Eis que lancei um livro, e a sensação é estranha.
Um jeito metafórico e simples de dizer que a arte que fazemos é do mundo, mas que o artista também é.
É estranho lançar um livro. É sempre estranho.
Para pensarmos sobre, permita-me oferecer um breve contexto: estou lançando uma romantasia sáfica chamada “A Conquistadora de Estrelas” que conta a história de uma pirata, uma estrela cadente e uma ampulheta que tem o poder de destruir a realidade como conhecemos.
É fácil resumir desse jeito, agora que o livro está pronto, editado, e cheiroso.
(Sim, ele vem com barquinho de papel, na última página. Mapa também. E eu escrevi algumas músicas que estão disponíveis na edição também.)
Só que tudo começou com um “E se eu escrevesse um romance com uma estrela cadente? E se a protagonista fosse a irmã mais nova do personagem de outro livro? E se eu misturasse o conceito filosófico do mundo das ideias com a percepção distorcida do tempo da nossa sociedade atual?”
“E se” é uma expressão que possui apenas 3 letras, e assim como “mãe” e “céu”, guardam o infinito. Diferente da nossa mãe e dos astros, é um infinito que a gente pode controlar.
E é aí que o processo começa a ficar estranho.

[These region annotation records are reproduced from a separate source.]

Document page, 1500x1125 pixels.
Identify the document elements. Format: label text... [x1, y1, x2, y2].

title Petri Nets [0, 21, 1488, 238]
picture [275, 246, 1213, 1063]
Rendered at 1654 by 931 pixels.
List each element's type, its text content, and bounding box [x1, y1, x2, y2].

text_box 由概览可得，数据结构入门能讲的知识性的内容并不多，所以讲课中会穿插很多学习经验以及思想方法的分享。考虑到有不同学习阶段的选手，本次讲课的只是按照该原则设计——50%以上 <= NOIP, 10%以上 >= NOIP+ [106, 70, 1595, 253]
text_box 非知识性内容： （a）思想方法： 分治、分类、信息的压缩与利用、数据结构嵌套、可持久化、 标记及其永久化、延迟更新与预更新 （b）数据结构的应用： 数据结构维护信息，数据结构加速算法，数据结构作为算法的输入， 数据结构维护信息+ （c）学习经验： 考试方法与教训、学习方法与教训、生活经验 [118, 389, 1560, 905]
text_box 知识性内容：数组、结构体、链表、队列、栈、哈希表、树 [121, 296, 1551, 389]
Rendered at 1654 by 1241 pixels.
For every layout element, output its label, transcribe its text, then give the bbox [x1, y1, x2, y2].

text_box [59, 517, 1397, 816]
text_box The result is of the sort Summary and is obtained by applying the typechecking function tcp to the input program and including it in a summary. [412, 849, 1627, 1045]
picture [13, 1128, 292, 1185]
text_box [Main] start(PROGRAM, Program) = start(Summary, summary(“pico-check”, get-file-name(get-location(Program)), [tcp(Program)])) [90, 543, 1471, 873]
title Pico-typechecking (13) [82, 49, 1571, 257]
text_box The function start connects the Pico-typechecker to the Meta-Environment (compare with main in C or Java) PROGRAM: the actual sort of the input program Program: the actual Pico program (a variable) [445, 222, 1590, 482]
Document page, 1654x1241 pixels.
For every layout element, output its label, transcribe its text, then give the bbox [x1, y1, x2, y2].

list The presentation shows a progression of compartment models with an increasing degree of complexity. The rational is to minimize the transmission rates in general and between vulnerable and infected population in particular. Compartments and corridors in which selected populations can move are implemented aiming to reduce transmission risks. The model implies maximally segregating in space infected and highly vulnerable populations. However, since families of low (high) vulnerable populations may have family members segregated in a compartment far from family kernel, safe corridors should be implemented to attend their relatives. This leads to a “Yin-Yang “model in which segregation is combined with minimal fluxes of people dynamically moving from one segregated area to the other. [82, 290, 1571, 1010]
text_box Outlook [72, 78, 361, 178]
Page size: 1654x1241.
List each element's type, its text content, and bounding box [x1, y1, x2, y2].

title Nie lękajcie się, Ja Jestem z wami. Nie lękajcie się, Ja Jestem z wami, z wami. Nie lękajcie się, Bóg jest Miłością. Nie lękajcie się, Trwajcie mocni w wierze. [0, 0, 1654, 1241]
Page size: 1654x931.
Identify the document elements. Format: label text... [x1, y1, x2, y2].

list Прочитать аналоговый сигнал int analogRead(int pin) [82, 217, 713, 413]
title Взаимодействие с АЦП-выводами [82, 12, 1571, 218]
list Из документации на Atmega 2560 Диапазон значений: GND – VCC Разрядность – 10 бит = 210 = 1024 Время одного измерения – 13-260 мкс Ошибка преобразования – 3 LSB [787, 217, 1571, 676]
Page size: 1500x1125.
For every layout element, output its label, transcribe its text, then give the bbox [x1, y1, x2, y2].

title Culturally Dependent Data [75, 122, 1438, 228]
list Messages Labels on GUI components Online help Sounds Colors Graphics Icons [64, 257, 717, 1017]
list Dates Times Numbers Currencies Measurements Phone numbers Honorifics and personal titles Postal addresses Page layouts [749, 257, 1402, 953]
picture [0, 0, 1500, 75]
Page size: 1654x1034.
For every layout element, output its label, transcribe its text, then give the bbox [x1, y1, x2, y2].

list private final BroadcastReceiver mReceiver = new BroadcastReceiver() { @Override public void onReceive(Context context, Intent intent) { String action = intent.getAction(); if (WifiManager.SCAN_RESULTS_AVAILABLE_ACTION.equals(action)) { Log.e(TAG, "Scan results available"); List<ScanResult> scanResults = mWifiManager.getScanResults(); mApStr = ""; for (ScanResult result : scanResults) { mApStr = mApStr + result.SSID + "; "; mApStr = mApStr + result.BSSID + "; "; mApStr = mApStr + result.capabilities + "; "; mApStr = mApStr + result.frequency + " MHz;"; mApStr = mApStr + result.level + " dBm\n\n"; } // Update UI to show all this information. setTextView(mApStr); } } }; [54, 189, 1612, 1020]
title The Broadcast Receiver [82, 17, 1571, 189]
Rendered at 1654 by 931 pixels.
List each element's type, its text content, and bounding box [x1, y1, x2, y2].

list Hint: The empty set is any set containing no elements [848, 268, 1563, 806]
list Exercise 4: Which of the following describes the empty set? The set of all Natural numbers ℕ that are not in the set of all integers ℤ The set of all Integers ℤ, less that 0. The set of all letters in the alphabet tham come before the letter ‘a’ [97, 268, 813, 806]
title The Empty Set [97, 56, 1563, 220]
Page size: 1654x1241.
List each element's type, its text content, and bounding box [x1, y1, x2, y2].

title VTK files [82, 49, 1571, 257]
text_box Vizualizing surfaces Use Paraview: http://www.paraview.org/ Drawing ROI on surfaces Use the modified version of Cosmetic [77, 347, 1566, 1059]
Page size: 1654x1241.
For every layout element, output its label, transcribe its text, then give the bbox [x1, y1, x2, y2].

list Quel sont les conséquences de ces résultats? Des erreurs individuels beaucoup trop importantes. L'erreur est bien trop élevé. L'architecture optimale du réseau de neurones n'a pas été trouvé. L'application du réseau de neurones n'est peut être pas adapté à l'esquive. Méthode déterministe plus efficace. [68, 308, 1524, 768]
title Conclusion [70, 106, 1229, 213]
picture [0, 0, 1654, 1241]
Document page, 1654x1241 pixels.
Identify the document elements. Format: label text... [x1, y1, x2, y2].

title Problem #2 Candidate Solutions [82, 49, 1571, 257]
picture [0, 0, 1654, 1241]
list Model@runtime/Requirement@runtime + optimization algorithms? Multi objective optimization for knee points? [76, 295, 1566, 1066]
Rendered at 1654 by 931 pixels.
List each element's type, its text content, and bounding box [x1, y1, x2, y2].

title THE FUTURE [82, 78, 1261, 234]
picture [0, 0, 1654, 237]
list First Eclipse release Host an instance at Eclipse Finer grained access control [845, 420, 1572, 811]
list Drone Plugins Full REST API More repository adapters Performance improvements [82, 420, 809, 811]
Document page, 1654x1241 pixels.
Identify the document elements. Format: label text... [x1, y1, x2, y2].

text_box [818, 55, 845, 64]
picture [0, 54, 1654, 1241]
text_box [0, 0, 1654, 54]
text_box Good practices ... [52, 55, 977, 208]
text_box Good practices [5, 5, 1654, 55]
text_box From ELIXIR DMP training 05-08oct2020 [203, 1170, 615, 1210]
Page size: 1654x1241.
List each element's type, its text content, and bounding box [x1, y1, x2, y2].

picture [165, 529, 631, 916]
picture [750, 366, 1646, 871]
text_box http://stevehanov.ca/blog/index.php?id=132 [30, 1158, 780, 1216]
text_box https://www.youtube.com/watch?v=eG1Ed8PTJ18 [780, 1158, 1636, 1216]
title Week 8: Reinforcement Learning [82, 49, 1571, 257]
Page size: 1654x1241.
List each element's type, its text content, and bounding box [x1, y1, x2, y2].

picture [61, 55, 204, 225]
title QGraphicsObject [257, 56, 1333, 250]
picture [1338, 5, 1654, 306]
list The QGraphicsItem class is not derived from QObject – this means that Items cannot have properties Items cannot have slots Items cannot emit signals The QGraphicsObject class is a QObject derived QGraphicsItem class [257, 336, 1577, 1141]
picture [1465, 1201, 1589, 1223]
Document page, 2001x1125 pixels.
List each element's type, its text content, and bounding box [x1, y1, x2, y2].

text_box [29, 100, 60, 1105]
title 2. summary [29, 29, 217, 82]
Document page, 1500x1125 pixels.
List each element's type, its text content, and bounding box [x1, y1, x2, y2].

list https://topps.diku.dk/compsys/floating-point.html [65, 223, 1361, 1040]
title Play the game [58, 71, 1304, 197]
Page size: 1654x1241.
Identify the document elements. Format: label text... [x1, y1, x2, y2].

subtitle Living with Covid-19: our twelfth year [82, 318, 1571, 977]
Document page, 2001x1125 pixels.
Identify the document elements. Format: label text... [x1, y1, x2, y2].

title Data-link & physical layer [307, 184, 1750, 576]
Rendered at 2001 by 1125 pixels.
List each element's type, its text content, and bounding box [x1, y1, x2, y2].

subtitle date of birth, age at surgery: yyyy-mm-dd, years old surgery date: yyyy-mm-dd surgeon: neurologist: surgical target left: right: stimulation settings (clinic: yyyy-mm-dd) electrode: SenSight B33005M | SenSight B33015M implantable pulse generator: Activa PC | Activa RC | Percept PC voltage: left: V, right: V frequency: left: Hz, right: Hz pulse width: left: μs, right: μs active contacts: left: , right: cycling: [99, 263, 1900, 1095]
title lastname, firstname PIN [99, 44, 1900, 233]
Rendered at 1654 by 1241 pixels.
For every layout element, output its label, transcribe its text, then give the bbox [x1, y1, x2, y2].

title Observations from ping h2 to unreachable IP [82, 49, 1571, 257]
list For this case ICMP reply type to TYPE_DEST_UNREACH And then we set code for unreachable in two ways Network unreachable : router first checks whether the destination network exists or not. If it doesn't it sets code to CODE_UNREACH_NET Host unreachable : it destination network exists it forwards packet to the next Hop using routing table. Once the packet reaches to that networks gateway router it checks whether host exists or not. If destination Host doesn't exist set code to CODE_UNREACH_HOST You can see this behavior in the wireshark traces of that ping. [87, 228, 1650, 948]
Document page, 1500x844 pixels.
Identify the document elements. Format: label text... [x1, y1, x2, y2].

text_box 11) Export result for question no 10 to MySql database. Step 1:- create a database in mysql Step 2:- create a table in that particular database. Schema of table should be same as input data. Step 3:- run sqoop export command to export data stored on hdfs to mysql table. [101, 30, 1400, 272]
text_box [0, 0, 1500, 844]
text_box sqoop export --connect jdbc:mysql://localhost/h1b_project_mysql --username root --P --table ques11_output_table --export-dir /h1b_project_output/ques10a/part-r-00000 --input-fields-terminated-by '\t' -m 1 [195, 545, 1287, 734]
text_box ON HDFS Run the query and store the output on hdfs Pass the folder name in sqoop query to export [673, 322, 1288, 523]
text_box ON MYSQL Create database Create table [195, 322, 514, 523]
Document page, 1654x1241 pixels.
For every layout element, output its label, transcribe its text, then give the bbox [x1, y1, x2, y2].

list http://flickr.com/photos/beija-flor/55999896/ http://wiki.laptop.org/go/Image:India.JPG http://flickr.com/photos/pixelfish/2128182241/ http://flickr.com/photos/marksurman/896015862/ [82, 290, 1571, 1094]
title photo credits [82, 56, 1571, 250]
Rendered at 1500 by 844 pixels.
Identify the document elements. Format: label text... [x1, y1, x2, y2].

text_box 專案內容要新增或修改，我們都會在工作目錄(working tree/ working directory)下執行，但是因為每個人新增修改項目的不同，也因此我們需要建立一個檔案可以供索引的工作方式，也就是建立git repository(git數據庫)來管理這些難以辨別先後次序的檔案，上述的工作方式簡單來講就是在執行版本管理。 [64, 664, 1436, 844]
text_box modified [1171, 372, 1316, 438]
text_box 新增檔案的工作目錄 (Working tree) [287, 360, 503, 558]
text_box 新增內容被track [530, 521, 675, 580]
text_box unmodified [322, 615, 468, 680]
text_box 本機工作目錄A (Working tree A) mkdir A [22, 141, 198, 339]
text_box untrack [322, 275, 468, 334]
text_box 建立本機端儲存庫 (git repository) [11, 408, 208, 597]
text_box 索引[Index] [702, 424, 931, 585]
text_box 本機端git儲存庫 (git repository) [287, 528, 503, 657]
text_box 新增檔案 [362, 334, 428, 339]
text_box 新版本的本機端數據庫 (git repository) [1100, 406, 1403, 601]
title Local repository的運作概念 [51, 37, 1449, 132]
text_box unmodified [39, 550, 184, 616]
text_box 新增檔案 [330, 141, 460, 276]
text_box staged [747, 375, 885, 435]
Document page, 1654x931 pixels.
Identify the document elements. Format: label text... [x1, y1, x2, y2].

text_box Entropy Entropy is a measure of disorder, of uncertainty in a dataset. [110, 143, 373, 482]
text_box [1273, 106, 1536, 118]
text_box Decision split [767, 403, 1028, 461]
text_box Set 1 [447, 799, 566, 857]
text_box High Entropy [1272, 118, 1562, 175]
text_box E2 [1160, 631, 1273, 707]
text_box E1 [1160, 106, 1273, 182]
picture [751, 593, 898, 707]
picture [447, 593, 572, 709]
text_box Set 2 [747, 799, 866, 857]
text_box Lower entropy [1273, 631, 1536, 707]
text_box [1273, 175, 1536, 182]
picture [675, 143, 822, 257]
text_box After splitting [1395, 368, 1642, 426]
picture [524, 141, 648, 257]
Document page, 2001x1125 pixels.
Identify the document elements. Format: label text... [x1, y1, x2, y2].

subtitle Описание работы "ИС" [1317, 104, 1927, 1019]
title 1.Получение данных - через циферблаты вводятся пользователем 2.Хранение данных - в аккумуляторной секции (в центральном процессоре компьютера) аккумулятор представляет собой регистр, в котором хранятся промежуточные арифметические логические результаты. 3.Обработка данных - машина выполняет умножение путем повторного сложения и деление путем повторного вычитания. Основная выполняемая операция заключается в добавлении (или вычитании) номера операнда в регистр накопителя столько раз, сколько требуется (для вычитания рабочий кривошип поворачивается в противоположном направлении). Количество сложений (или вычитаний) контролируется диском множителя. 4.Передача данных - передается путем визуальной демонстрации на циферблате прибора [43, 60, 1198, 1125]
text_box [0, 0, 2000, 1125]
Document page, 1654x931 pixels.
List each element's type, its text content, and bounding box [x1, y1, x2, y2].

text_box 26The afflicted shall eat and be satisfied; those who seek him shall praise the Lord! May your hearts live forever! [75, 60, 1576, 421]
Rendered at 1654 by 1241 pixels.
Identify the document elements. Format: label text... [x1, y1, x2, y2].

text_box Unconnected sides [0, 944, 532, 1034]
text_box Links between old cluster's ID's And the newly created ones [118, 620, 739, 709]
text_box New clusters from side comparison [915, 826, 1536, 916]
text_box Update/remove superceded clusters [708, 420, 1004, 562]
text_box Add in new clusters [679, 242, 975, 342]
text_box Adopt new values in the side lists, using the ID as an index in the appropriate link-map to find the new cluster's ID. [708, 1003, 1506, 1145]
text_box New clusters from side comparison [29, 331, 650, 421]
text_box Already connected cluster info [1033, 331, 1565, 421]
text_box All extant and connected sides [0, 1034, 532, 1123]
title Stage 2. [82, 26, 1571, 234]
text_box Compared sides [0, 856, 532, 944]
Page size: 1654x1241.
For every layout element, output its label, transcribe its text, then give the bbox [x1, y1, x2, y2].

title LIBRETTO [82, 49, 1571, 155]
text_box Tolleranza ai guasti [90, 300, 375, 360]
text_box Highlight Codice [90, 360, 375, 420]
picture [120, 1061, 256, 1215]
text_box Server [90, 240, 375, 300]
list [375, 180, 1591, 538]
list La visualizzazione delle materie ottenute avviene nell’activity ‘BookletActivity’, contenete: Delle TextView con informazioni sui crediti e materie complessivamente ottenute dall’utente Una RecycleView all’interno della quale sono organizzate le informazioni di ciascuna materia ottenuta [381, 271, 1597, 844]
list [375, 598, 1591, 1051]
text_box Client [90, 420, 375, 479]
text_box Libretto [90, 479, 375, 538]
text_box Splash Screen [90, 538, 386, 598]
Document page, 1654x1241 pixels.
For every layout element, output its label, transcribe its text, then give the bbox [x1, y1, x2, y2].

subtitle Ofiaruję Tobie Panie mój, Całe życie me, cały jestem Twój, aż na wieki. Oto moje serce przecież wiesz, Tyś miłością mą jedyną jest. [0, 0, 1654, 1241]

Eu não digo que escrever é um processo solitário, pois me sinto extremamente bem acompanhada das minhas ideias e dos personagens, mas é inegável o quanto é introspectivo.
Dando como exemplo esse lançamento mais recente, fiquei anos com essa ideia flutuando entre a minha mente e a compreensiva e paciente tela do computador. Foi um processo intenso, e só meu por uns dois anos.
Eu sentia que estava moldando nuvens e congelando o vento para que permanecessem semelhantes a minha imaginação. O processo de escrever e criar uma história me lembra a sensação de pintar com uma tinta molhada que nunca seca, sempre misturando com outras cores, disposto a ser alterado, escorregadio, abstrato e fascinante. Comigo, essa sensação permanece até a etapa de preparação de texto.
É quando eu sei que a história está deixando de ser minha, quando as ideias passam a efervescer na mente da minha agente e da minha editora e eu simplesmente me torno uma inventora de filme de ficção científica torcendo para minha criatura ganhar vida.
“It’s alive!”, eu quero gritar quando recebo um feedback positivo ou quando vejo que alguma das minhas maluquices criativas funcionou em uma cabeça diferente da minha. E sempre é bom referenciar Mary Shelly, certo?
Depois das alterações necessárias, começa a parte artística, e uma das que eu mais me divirto. Penso nas cores, na capa, nos detalhes gráficos da edição e aqui eu sou uma grande embaladora de presentes, daquele tipo que faz dobraduras incríveis com papel estampado bonito e coloca um laço enorme no final. É o jeito que tenho de embalar a história e comunicar visualmente o que deve acontecer ali dentro.
E meu controle, praticamente, acaba ali.
Depois de todo carinho e doação, a história vai ser lançada e tenho que aceitar que ela não me pertence mais. Que é do mundo. Que cada leitor tem o direito de ler do jeito que quiser e só cabe a mim torcer que o livro encontre os leitores que irão ressoar da melhor forma possível com ela.
É aqui que deixo de moldar as nuvens, mas ainda as assisto passar como se meu olhar fizesse alguma interferência.
Subitamente, o processo que era introspectivo passa a ser um fenômeno coletivo, do qual >eu<, a autora, por incrível que pareça, não. faço. parte.
Mas como posso não fazer parte de algo que é parte de mim? Como tenho que processar todo o desapego criativo diante de algo que exigiu tantas horas, perguntas e busca por respostas por anos a fio?
Se fosse uma ciência exata, não seria arte.
Observo tudo, certa de que dar um passo para o lado e deixar o caos espontâneo tomar forma é o melhor movimento possível.
Percebo então que a pintura que fiz, era na verdade um quebra cabeça que precisava de mais milhares de corações para tomar forma.